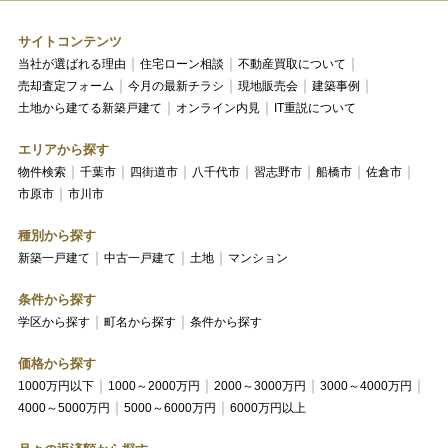
サイトコンテンツ
当社が選ばれる理由
住宅ローン相談
不動産買取について
売却査定フォーム
今月の最新チラシ
現地販売会
建築事例
土地から建てる新築戸建て
オンライン内見
IT重説について
エリアから探す
物件検索
千葉市
四街道市
八千代市
習志野市
船橋市
佐倉市
市原市
市川市
種別から探す
新築一戸建て
中古一戸建て
土地
マンション
条件から探す
学区から探す
町名から探す
条件から探す
価格から探す
1000万円以下
1000～2000万円
2000～3000万円
3000～4000万円
4000～5000万円
5000～6000万円
6000万円以上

--*--

• _Your goal_: A verbatim retyping of the listing, without any pictures, is the expected answer.

• _Answer for the task_:
サイトコンテンツ
当社が選ばれる理由
住宅ローン相談
不動産買取について
売却査定フォーム
今月の最新チラシ
現地販売会
建築事例
土地から建てる新築戸建て
オンライン内見
IT重説について
エリアから探す
物件検索
千葉市
四街道市
八千代市
習志野市
船橋市
佐倉市
市原市
市川市
種別から探す
新築一戸建て
中古一戸建て
土地
マンション
条件から探す
学区から探す
町名から探す
条件から探す
価格から探す
1000万円以下
1000～2000万円
2000～3000万円
3000～4000万円
4000～5000万円
5000～6000万円
6000万円以上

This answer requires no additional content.